__HOW TO COMPLETE THIS TASK__
Set down every record below exactly as it stands, leaving out the pictures.

─── RECORDS PROVIDED ───

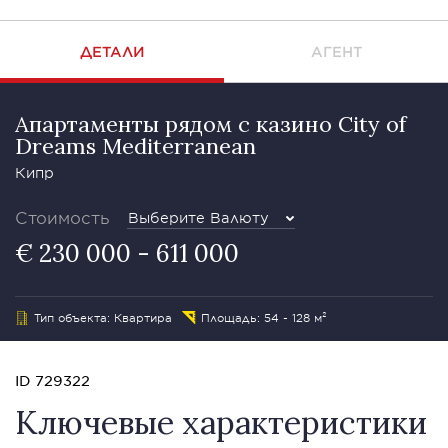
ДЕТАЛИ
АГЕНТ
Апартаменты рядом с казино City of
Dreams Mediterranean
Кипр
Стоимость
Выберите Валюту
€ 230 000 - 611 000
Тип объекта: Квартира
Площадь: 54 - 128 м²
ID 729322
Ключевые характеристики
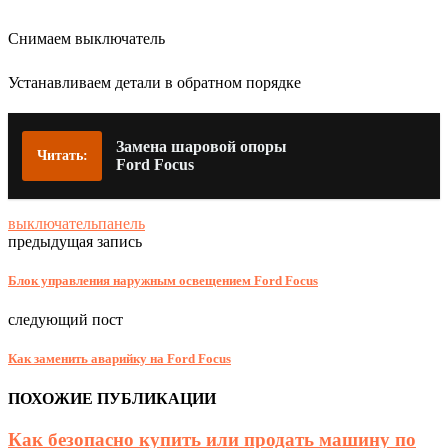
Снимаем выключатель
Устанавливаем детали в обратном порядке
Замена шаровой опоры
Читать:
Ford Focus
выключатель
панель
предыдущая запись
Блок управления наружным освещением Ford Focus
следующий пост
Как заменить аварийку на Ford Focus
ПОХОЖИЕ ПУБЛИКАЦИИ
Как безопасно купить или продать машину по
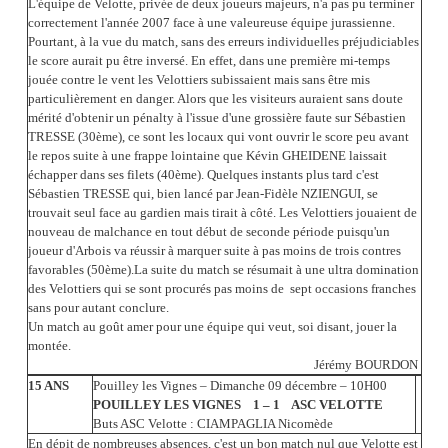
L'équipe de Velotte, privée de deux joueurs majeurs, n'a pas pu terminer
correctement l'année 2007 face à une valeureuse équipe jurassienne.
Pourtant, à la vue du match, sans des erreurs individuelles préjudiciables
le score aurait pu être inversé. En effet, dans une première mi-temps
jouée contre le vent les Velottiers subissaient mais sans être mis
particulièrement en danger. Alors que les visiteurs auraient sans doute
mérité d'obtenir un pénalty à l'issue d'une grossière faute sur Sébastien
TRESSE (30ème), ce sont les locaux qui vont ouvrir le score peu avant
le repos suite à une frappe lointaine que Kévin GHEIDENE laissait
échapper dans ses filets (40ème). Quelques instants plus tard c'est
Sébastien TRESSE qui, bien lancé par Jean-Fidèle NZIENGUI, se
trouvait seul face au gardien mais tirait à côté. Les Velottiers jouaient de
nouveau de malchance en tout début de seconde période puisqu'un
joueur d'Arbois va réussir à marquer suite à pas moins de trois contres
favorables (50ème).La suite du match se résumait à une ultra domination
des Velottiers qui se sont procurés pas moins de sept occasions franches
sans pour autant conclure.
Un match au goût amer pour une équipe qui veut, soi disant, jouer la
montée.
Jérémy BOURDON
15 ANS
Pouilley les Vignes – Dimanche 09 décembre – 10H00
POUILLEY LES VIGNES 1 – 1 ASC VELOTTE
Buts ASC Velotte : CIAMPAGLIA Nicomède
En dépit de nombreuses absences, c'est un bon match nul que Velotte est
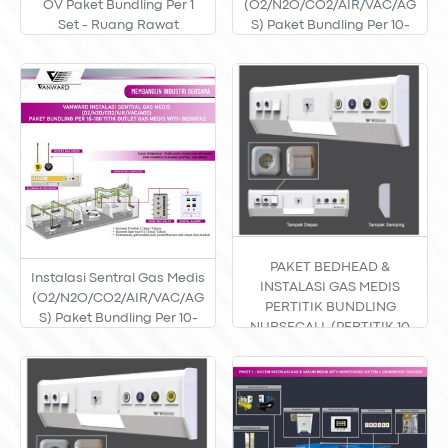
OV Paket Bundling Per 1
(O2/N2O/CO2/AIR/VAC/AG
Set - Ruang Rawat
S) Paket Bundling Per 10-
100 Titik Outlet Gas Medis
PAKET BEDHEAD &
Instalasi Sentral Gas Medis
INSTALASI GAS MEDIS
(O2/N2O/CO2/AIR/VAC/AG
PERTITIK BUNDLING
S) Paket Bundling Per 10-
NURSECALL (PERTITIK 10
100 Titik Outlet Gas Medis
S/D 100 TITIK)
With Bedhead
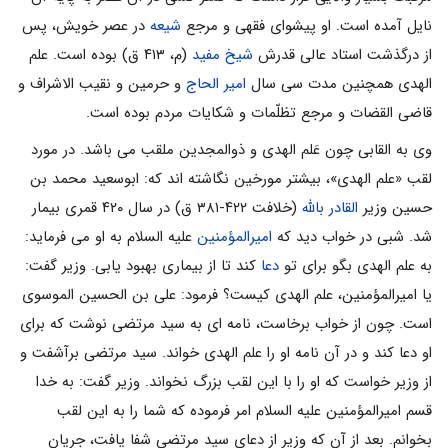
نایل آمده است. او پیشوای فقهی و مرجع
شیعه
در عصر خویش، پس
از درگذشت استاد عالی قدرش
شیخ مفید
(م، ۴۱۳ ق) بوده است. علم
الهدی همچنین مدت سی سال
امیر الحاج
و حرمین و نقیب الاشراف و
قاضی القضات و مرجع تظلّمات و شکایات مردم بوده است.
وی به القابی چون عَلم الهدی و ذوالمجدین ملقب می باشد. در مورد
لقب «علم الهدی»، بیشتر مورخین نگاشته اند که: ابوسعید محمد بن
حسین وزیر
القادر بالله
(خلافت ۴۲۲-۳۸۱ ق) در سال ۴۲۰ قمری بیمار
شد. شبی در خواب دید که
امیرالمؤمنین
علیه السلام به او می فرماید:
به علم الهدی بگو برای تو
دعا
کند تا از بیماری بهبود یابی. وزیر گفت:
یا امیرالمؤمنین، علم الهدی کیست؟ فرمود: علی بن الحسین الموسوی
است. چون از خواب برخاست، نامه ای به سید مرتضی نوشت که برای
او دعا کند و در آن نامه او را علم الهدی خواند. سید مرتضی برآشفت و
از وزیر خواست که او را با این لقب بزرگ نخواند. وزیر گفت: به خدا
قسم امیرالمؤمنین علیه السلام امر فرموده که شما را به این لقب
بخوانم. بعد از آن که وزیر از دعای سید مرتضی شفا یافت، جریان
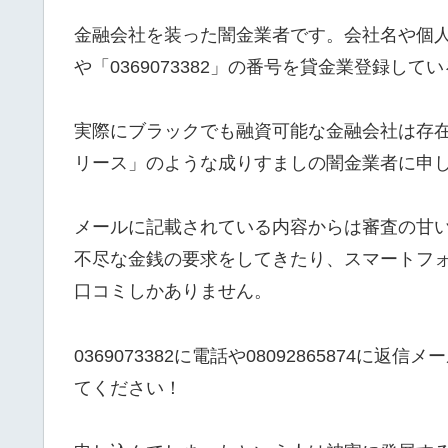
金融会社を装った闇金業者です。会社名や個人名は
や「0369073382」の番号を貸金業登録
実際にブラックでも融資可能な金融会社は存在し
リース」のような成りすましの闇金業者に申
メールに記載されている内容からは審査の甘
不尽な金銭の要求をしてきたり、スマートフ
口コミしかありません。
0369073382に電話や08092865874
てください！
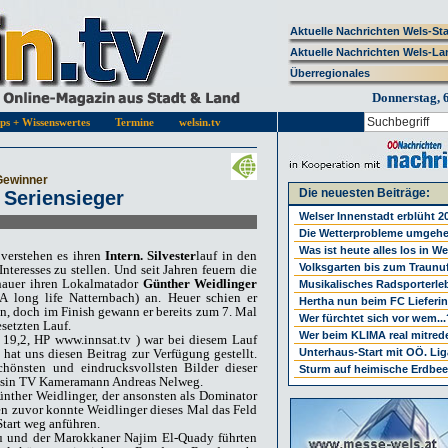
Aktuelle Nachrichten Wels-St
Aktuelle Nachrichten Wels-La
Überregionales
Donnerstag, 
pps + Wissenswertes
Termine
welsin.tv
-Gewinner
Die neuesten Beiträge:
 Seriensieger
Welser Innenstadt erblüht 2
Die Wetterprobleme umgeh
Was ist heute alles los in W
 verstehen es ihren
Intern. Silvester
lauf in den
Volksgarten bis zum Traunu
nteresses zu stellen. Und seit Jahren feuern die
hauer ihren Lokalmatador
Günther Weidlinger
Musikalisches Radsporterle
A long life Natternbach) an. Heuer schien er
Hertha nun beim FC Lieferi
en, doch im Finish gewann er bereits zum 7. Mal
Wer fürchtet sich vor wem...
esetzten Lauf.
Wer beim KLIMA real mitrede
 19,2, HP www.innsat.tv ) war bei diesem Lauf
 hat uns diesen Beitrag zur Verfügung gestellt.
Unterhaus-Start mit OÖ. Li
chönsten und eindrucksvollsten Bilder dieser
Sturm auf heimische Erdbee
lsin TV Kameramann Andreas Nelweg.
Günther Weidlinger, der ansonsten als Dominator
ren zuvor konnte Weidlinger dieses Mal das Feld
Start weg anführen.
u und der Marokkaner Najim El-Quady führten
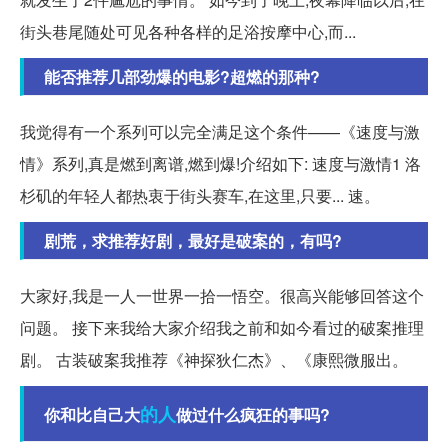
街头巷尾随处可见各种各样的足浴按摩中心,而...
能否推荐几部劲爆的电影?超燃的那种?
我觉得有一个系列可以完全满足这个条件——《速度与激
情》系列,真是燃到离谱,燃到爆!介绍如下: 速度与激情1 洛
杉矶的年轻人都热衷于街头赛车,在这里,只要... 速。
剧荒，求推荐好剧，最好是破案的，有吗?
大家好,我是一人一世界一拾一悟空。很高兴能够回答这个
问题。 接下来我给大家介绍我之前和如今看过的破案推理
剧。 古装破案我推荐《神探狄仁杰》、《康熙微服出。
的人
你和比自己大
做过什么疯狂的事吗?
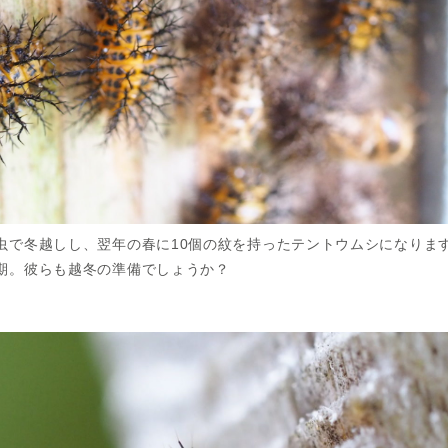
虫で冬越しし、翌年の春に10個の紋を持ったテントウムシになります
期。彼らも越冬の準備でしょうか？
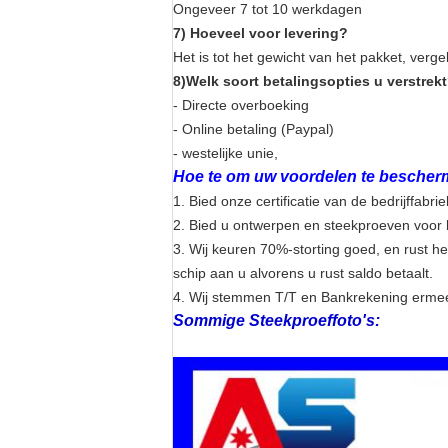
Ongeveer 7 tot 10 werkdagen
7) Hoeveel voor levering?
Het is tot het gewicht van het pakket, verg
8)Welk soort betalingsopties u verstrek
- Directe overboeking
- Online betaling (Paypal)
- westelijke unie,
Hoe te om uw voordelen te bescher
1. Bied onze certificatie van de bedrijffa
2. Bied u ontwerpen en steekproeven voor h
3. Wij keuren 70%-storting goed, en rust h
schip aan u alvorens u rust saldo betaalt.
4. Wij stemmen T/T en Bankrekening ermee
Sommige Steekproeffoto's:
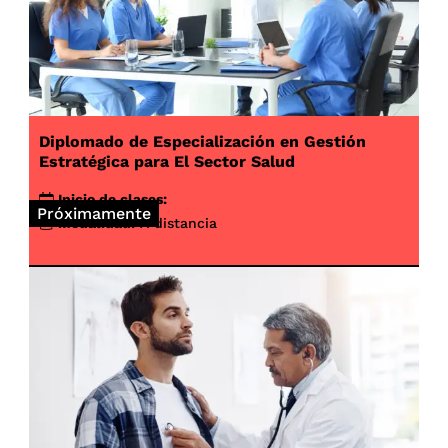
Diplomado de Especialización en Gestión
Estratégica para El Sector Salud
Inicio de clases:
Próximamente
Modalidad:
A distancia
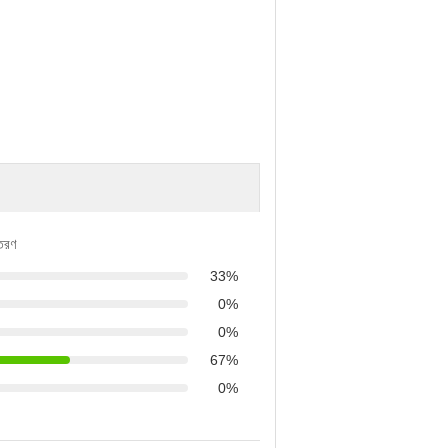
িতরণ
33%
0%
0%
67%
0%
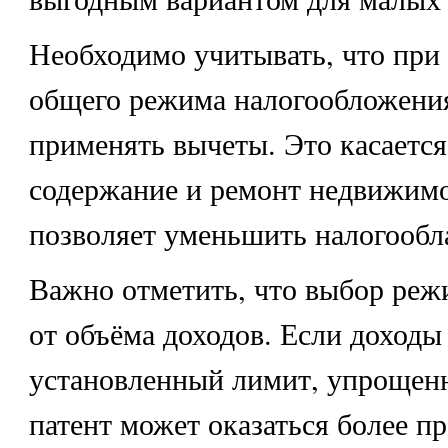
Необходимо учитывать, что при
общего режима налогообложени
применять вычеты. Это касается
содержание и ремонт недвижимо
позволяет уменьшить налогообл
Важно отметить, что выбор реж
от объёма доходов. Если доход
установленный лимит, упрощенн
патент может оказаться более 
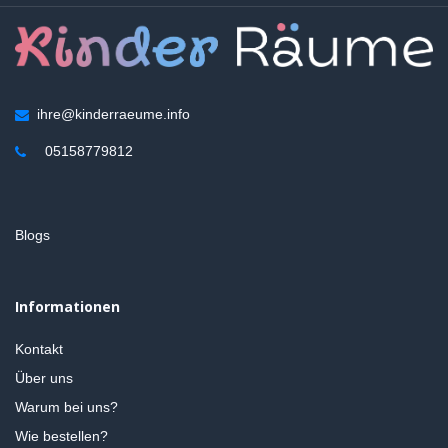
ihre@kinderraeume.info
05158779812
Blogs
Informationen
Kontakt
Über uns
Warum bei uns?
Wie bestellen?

───

__OUTPUT OF THE TASK__
ДЕТАЛИ
АГЕНТ
Апартаменты рядом с казино City of
Dreams Mediterranean
Кипр
Стоимость
Выберите Валюту
€ 230 000 - 611 000
Тип объекта: Квартира
Площадь: 54 - 128 м²
ID 729322
Ключевые характеристики
Снимаем выключатель
Устанавливаем детали в обратном порядке
Замена шаровой опоры
Читать:
Ford Focus
выключатель
панель
предыдущая запись
Блок управления наружным освещением Ford Focus
следующий пост
Как заменить аварийку на Ford Focus
ПОХОЖИЕ ПУБЛИКАЦИИ
Как безопасно купить или продать машину по
L'équipe de Velotte, privée de deux joueurs majeurs, n'a pas pu terminer
correctement l'année 2007 face à une valeureuse équipe jurassienne.
Pourtant, à la vue du match, sans des erreurs individuelles préjudiciables
le score aurait pu être inversé. En effet, dans une première mi-temps
jouée contre le vent les Velottiers subissaient mais sans être mis
particulièrement en danger. Alors que les visiteurs auraient sans doute
mérité d'obtenir un pénalty à l'issue d'une grossière faute sur Sébastien
TRESSE (30ème), ce sont les locaux qui vont ouvrir le score peu avant
le repos suite à une frappe lointaine que Kévin GHEIDENE laissait
échapper dans ses filets (40ème). Quelques instants plus tard c'est
Sébastien TRESSE qui, bien lancé par Jean-Fidèle NZIENGUI, se
trouvait seul face au gardien mais tirait à côté. Les Velottiers jouaient de
nouveau de malchance en tout début de seconde période puisqu'un
joueur d'Arbois va réussir à marquer suite à pas moins de trois contres
favorables (50ème).La suite du match se résumait à une ultra domination
des Velottiers qui se sont procurés pas moins de sept occasions franches
sans pour autant conclure.
Un match au goût amer pour une équipe qui veut, soi disant, jouer la
montée.
Jérémy BOURDON
15 ANS
Pouilley les Vignes – Dimanche 09 décembre – 10H00
POUILLEY LES VIGNES 1 – 1 ASC VELOTTE
Buts ASC Velotte : CIAMPAGLIA Nicomède
En dépit de nombreuses absences, c'est un bon match nul que Velotte est
OV Paket Bundling Per 1
(O2/N2O/CO2/AIR/VAC/AG
Set - Ruang Rawat
S) Paket Bundling Per 10-
100 Titik Outlet Gas Medis
PAKET BEDHEAD &
Instalasi Sentral Gas Medis
INSTALASI GAS MEDIS
(O2/N2O/CO2/AIR/VAC/AG
PERTITIK BUNDLING
S) Paket Bundling Per 10-
NURSECALL (PERTITIK 10
100 Titik Outlet Gas Medis
S/D 100 TITIK)
With Bedhead
نایل آمده است. او پیشوای فقهی و مرجع
شیعه
در عصر خویش، پس
از درگذشت استاد عالی قدرش
شیخ مفید
(م، ۴۱۳ ق) بوده است. علم
الهدی همچنین مدت سی سال
امیر الحاج
و حرمین و نقیب الاشراف و
قاضی القضات و مرجع تظلّمات و شکایات مردم بوده است.
وی به القابی چون عَلم الهدی و ذوالمجدین ملقب می باشد. در مورد
لقب «علم الهدی»، بیشتر مورخین نگاشته اند که: ابوسعید محمد بن
حسین وزیر
القادر بالله
(خلافت ۴۲۲-۳۸۱ ق) در سال ۴۲۰ قمری بیمار
شد. شبی در خواب دید که
امیرالمؤمنین
علیه السلام به او می فرماید:
به علم الهدی بگو برای تو
دعا
کند تا از بیماری بهبود یابی. وزیر گفت:
یا امیرالمؤمنین، علم الهدی کیست؟ فرمود: علی بن الحسین الموسوی
است. چون از خواب برخاست، نامه ای به سید مرتضی نوشت که برای
او دعا کند و در آن نامه او را علم الهدی خواند. سید مرتضی برآشفت و
از وزیر خواست که او را با این لقب بزرگ نخواند. وزیر گفت: به خدا
قسم امیرالمؤمنین علیه السلام امر فرموده که شما را به این لقب
بخوانم. بعد از آن که وزیر از دعای سید مرتضی شفا یافت، جریان
金融会社を装った闇金業者です。会社名や個人名は
や「0369073382」の番号を貸金業登録
実際にブラックでも融資可能な金融会社は存在し
リース」のような成りすましの闇金業者に申
メールに記載されている内容からは審査の甘
不尽な金銭の要求をしてきたり、スマートフ
口コミしかありません。
0369073382に電話や08092865874
てください！
Aktuelle Nachrichten Wels-St
Aktuelle Nachrichten Wels-La
Überregionales
Donnerstag, 
pps + Wissenswertes
Termine
welsin.tv
-Gewinner
Die neuesten Beiträge:
 Seriensieger
Welser Innenstadt erblüht 2
Die Wetterprobleme umgeh
Was ist heute alles los in W
 verstehen es ihren
Intern. Silvester
lauf in den
Volksgarten bis zum Traunu
nteresses zu stellen. Und seit Jahren feuern die
hauer ihren Lokalmatador
Günther Weidlinger
Musikalisches Radsporterle
A long life Natternbach) an. Heuer schien er
Hertha nun beim FC Lieferi
en, doch im Finish gewann er bereits zum 7. Mal
Wer fürchtet sich vor wem...
esetzten Lauf.
Wer beim KLIMA real mitrede
 19,2, HP www.innsat.tv ) war bei diesem Lauf
 hat uns diesen Beitrag zur Verfügung gestellt.
Unterhaus-Start mit OÖ. Li
chönsten und eindrucksvollsten Bilder dieser
Sturm auf heimische Erdbee
lsin TV Kameramann Andreas Nelweg.
Günther Weidlinger, der ansonsten als Dominator
ren zuvor konnte Weidlinger dieses Mal das Feld
Start weg anführen.
u und der Marokkaner Najim El-Quady führten
街头巷尾随处可见各种各样的足浴按摩中心,而...
能否推荐几部劲爆的电影?超燃的那种?
我觉得有一个系列可以完全满足这个条件——《速度与激
情》系列,真是燃到离谱,燃到爆!介绍如下: 速度与激情1 洛
杉矶的年轻人都热衷于街头赛车,在这里,只要... 速。
剧荒，求推荐好剧，最好是破案的，有吗?
大家好,我是一人一世界一拾一悟空。很高兴能够回答这个
问题。 接下来我给大家介绍我之前和如今看过的破案推理
剧。 古装破案我推荐《神探狄仁杰》、《康熙微服出。
的人
你和比自己大
做过什么疯狂的事吗?
虫で冬越しし、翌年の春に10個の紋を持ったテントウムシになります
期。彼らも越冬の準備でしょうか？
Ongeveer 7 tot 10 werkdagen
7) Hoeveel voor levering?
Het is tot het gewicht van het pakket, verg
8)Welk soort betalingsopties u verstrek
- Directe overboeking
- Online betaling (Paypal)
- westelijke unie,
Hoe te om uw voordelen te bescher
1. Bied onze certificatie van de bedrijffa
2. Bied u ontwerpen en steekproeven voor h
3. Wij keuren 70%-storting goed, en rust h
schip aan u alvorens u rust saldo betaalt.
4. Wij stemmen T/T en Bankrekening ermee
Sommige Steekproeffoto's:
Diplomado de Especialización en Gestión
Estratégica para El Sector Salud
Inicio de clases:
Próximamente
Modalidad:
A distancia
িতরণ
33%
0%
0%
67%
0%
Необходимо учитывать, что при
общего режима налогообложени
применять вычеты. Это касается
содержание и ремонт недвижимо
позволяет уменьшить налогообл
Важно отметить, что выбор реж
от объёма доходов. Если доход
установленный лимит, упрощенн
патент может оказаться более 
ihre@kinderraeume.info
05158779812
Blogs
Informationen
Kontakt
Über uns
Warum bei uns?
Wie bestellen?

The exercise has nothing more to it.